Теория перевода прошла в своем формировании и развитии множество этапов. От первых прескрип-тивных обобщений Цицерона и стройной средневековой иконической теории, базирующейся на взглядах неоплатоников, - до функционализма XX в. и концепции деконструкции.
Оглядываясь сегодня на разнообразие существующих подходов и концепций и стремясь их как-то упорядочить в восприятии, мы можем доказательно утверждать следующее:
1) теория перевода является самостоятельной наукой, так как имеет собственный объект изучения: процесс и результаты перевода;
2) теория перевода, находясь всецело в сфере гуманитарного знания, является наукой филологической, поскольку материалом исследования теории перевода всегда оказываются тексты, представляющие собой речевую реализацию языков;
3) теория перевода, занимаясь, как всякая наука, моделированием своего объекта, включает антропологический (человеческий) фактор в свои модели.
© Алексеева И. С., 2013
Научно-исследовательская парадигматика транс-латологических исследований неоднородна и отнюдь не представляет собой линейной смены парадигм. Однако даже выборочный ретроспективный обзор позволяет выявить важные закономерности, свидетельствующие о ведущих, приоритетных качествах научных обобщений в сфере теории перевода.

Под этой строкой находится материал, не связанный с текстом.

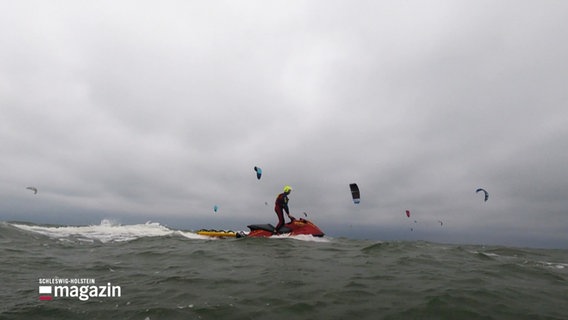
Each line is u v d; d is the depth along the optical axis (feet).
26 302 13.74
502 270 23.44
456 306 14.29
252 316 12.60
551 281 20.70
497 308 14.35
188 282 17.57
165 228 51.24
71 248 29.45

Обратимся к некоторым, значимым, на наш взгляд, этапам формирования теории перевода, прослеживая наличие и место факторов «текст» и «человек».
Как известно, первые попытки обобщений переводческой деятельности относятся к эпохе римской античности. В частности, Марк Туллий Цицерон (11-1 вв. до н.э.), формулируя принципы того, что в наши дни называют эквивалентностью, говорит о необходимости « соотносить языковой облик подлинника с ощущениями языка и стиля, присущими римлянину, и так соотносить, чтобы сохранились все достоинства оригинала» [1, с. 296]. Уже в этих ранних формулировках, облеченных в форму непререкаемых, прескриптивных постулатов, отражено побуждение
учитывать антропологический, человеческий фактор, поскольку средством достижения эквивалентности оказывается «ощущение языка и стиля, присущее римлянину», именно оно, это ощущение, становится объективным мерилом правильности перевода. Однако и тогда, и на протяжении многих последующих веков в центре внимания исследователя остается все-таки текст, необходимость сохранить «достоинства оригинала». Вместе с тем в этом поступательном процессе выработки представлений о переводе есть эпоха, отодвинувшая оба понятия - «текст» и «человек» - на периферию представлений о переводе, и эта эпоха - Средневековье.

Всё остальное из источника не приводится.